#### Records for the task

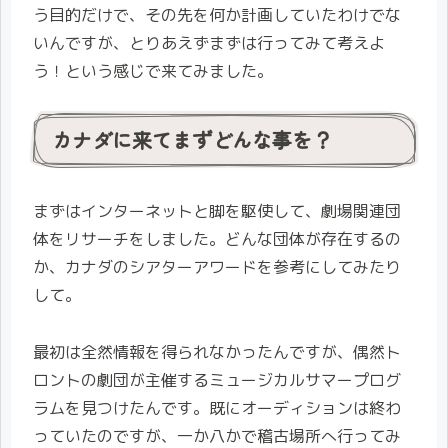
う目的だけで、その先を何か計画していたわけでな
いんですが、とりあえずまずは行ってみて考えよ
う！という感じで来てみました。
カナダに来てまずどんな事を？
まずはインターネットと脚を駆使して、劇場関連団
体をリサーチをしました。どんな団体が存在するの
か、カナダのシアターアワードを参考にしてみたり
して。
最初は全然情報を得られなかったんですが、偶然ト
ロントの劇団が主催するミュージカルサマープログ
ラムを見つけたんです。既にオーディションは終わ
っていたのですが、一か八かで稽古場所へ行ってみ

########

**Assignment**: Nothing but the lines from the one with "体をリサーチをしました。どんな団体が存在するの" through the end of the data above should be reproduced, each exactly, both ends included.

**Reply**:
体をリサーチをしました。どんな団体が存在するの
か、カナダのシアターアワードを参考にしてみたり
して。
最初は全然情報を得られなかったんですが、偶然ト
ロントの劇団が主催するミュージカルサマープログ
ラムを見つけたんです。既にオーディションは終わ
っていたのですが、一か八かで稽古場所へ行ってみ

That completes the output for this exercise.